Per chi non lo ha conosciuto, Rozzi è stato un presidente, anzi il Presidentissimo. Per chi lo ha vissuto, è stato molto di più. Era il calcio prima dei comunicati patinati, prima delle conferenze studiate, prima dei social. Era un uomo che parlava come mangiava, che viveva lo stadio come una casa e la squadra come una famiglia. Un presidente che scendeva negli spogliatoi, che urlava, rideva, soffriva. Sempre con quei scaramantici calzettoni rossi, diventati leggenda. In televisione Biscardi lo incalzava, Rozzi rispondeva a muso duro, senza diplomazia. Un calcio che oggi manca. Come lui.
L’Ascoli di Rozzi non era solo una squadra: era un’idea di calcio. Una provincia che sfidava le grandi città, una società che con poco faceva tantissimo. Era la Serie A conquistata con l’orgoglio, le vittorie impossibili, le domeniche epiche. Era la sensazione che, contro chiunque, l’Ascoli potesse giocarsela. Perché dietro c’era lui. Sempre lui. Serie A, imprese contro le grandi, salvezze che sapevano di miracolo e vittorie che avevano il sapore dell’epica popolare. Milan, Inter, Juventus, Roma, Napoli: nessuno faceva paura.
Domenica 21 dicembre, contro il Campobasso, quei calzettoni torneranno a camminare sull’erba del Del Duca. Non per nostalgia sterile, ma per ricordare che il calcio può ancora essere sentimento, identità, appartenenza. E che certi uomini non passano: restano.
Trentuno anni senza Rozzi, mai davvero senza
Sono passati 31 anni dalla sua scomparsa, eppure il nome di Rozzi continua a essere pronunciato come se fosse ancora lì, seduto in tribuna, pronto a sbottare o ad abbracciare qualcuno. È raro, nel calcio moderno, trovare una figura che manchi così tanto. Non solo ai tifosi dell’Ascoli, ma a chiunque ami questo sport nella sua forma più pura.
Rozzi manca perché rappresentava un calcio umano. Imperfetto, istintivo, vero. Un calcio fatto di strette di mano, di promesse mantenute, di rabbia e passione. Manca a chi crede che il pallone non sia solo business, ma racconto. Che una squadra possa essere l’anima di una città.
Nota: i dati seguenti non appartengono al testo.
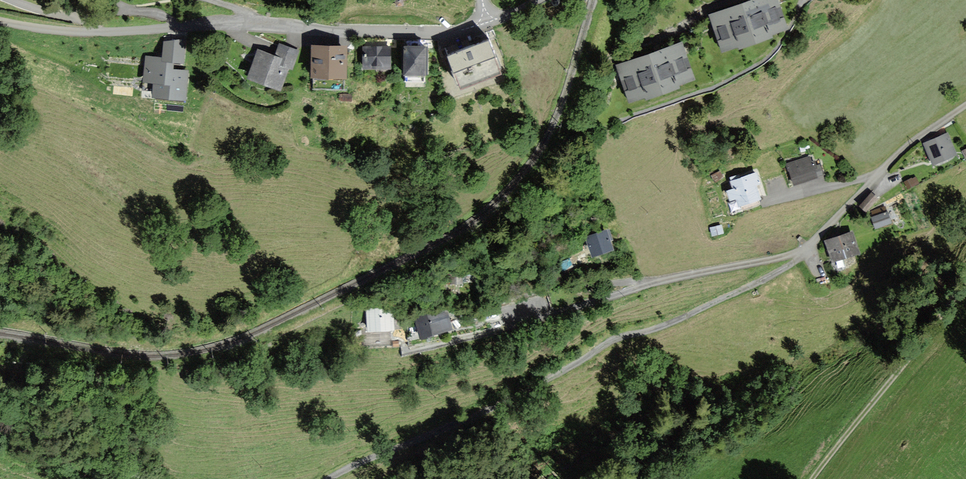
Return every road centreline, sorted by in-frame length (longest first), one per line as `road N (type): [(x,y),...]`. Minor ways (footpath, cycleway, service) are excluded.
road 1 (unclassified): [(803,255),(330,478)]
road 2 (residential): [(488,25),(373,33),(228,24),(99,33),(0,21)]
road 3 (residential): [(803,255),(660,281),(410,350)]
road 4 (track): [(965,287),(814,478)]
road 5 (unclassified): [(965,105),(901,151),(803,255)]

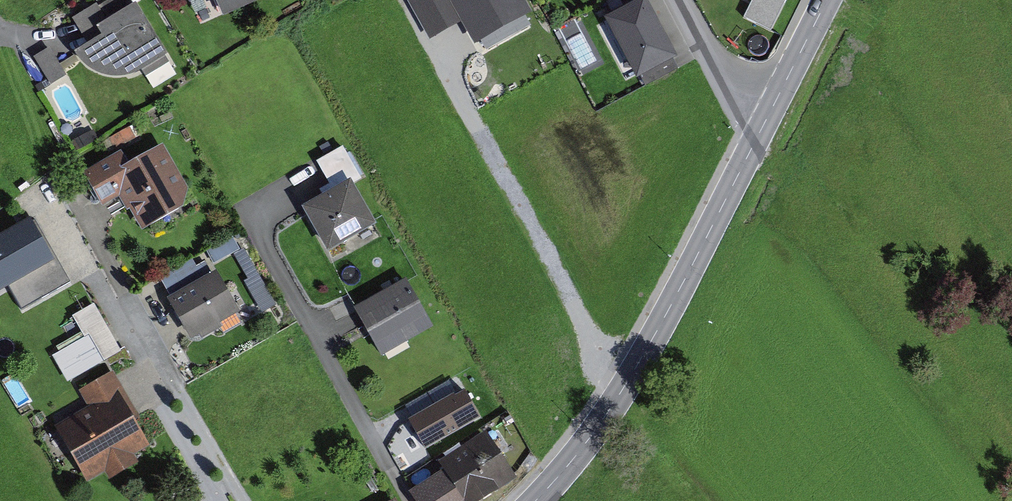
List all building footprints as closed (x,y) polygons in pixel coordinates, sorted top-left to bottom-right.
[(115,22),(141,6),(137,0),(117,0),(106,6),(104,4),(80,19),(96,46),(111,37),(106,28),(115,22)] [(231,18),(273,0),(224,0),(231,18)] [(535,0),(460,0),(484,43),(541,11),(535,0)] [(614,15),(645,76),(686,55),(658,0),(643,0),(614,15)] [(747,18),(775,31),(791,0),(756,0),(747,18)] [(174,60),(141,6),(115,22),(106,28),(111,37),(96,46),(86,52),(96,69),(124,76),(148,75),(174,60)] [(201,202),(171,145),(137,162),(129,146),(89,167),(108,204),(129,193),(147,230),(201,202)] [(341,188),(310,204),(334,249),(384,222),(364,184),(371,180),(352,145),(325,159),(341,188)] [(0,238),(0,295),(32,279),(42,298),(72,282),(39,218),(0,238)] [(223,271),(175,296),(198,339),(246,314),(223,271)] [(412,280),(362,306),(389,357),(439,331),(412,280)] [(91,331),(54,349),(68,379),(105,362),(91,331)] [(166,450),(120,371),(87,391),(99,412),(68,430),(101,488),(166,450)] [(471,386),(411,419),(428,452),(489,419),(471,386)] [(421,491),(427,500),(484,500),(521,478),(491,432),(446,461),(452,471),(421,491)]
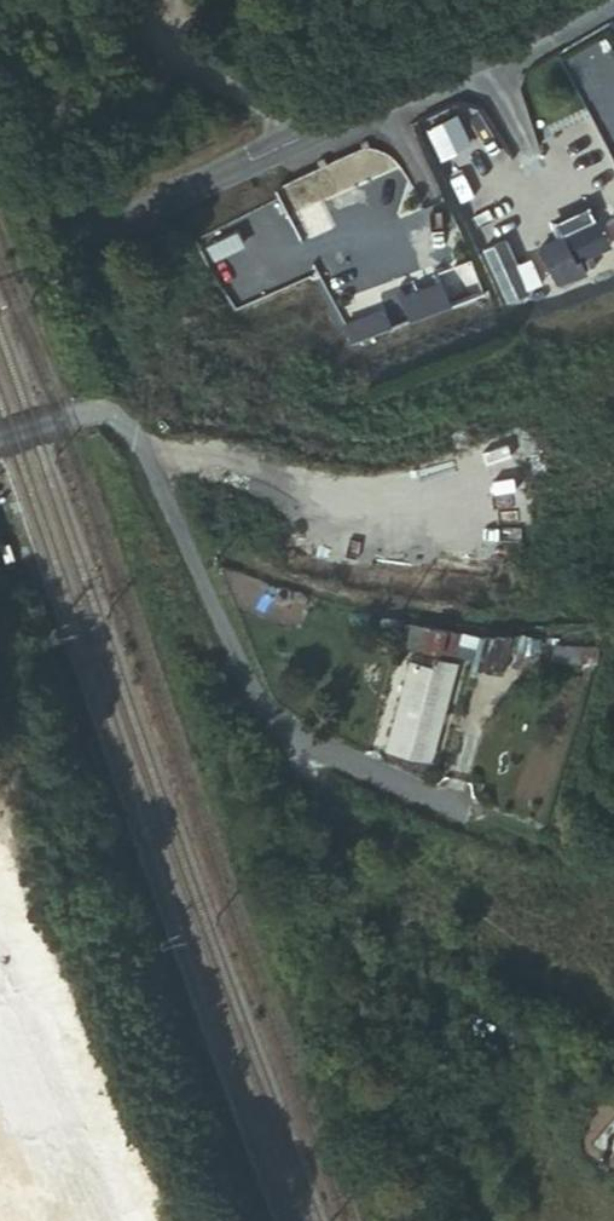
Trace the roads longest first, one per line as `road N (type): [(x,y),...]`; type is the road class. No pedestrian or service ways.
road 1 (residential): [(533,835),(374,773),(259,699),(125,412),(78,406),(0,435)]
road 2 (tertiary): [(609,0),(0,259)]
road 3 (track): [(272,708),(328,792),(397,862),(613,1006)]

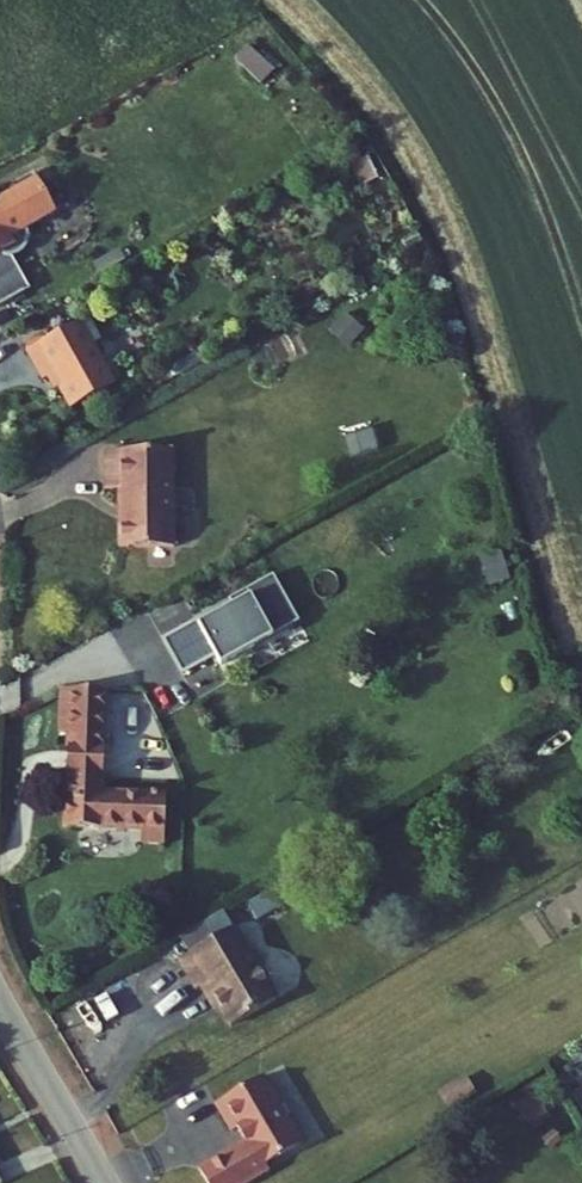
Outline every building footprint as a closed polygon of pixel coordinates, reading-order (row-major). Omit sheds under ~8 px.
[(252,41),(234,59),(259,84),(277,66),(252,41)] [(47,162),(26,174),(35,177),(50,168),(47,162)] [(0,186),(0,251),(28,234),(33,242),(37,240),(40,236),(42,232),(43,228),(42,223),(41,219),(70,202),(50,168),(35,177),(26,174),(24,183),(7,193),(2,184),(0,186)] [(29,261),(41,280),(46,278),(27,244),(30,244),(33,242),(28,234),(0,251),(0,278),(29,261)] [(0,278),(0,286),(8,300),(41,280),(29,261),(0,278)] [(96,308),(45,338),(61,367),(71,361),(90,394),(131,370),(96,308)] [(331,331),(345,346),(361,332),(346,316),(331,331)] [(138,535),(194,534),(193,437),(124,438),(124,476),(138,476),(138,488),(142,492),(142,505),(138,505),(138,535)] [(486,584),(509,578),(501,551),(478,557),(486,584)] [(291,559),(248,585),(251,591),(184,628),(204,662),(236,643),(241,651),(318,605),(291,559)] [(85,725),(84,740),(122,741),(125,682),(79,678),(77,723),(85,725)] [(84,740),(83,760),(122,762),(122,741),(84,740)] [(83,760),(81,819),(150,822),(152,785),(121,783),(122,762),(83,760)] [(233,969),(258,1009),(301,982),(258,913),(206,945),(224,975),(233,969)] [(234,1091),(251,1119),(255,1116),(264,1130),(218,1157),(234,1182),(244,1182),(287,1157),(284,1151),(320,1129),(280,1063),(234,1091)] [(436,1092),(446,1110),(475,1094),(465,1076),(436,1092)] [(514,1105),(532,1132),(551,1119),(533,1093),(514,1105)] [(26,1169),(0,1108),(0,1181),(26,1169)]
L’eredità invisibile che vive ancora, l’uomo che rese grande una provincia
Ogni volta che l’Ascoli scende in campo, c’è qualcosa di Rozzi che ritorna. Nella voce dei tifosi più anziani, negli sguardi di chi racconta “quando c’era il Presidentissimo“, nelle storie tramandate come favole vere. È un’eredità che non ha bisogno di statue, vive nella memoria.
Domenica, quei calzettoni rossi non saranno solo un omaggio. Saranno un messaggio. Al calcio di oggi, ai giovani che non lo hanno visto, a chi pensa che tutto sia consumabile. Rozzi non è un ricordo, è una presenza. E finché ci sarà qualcuno che si emoziona per una partita dell’Ascoli, lui non se ne sarà mai andato.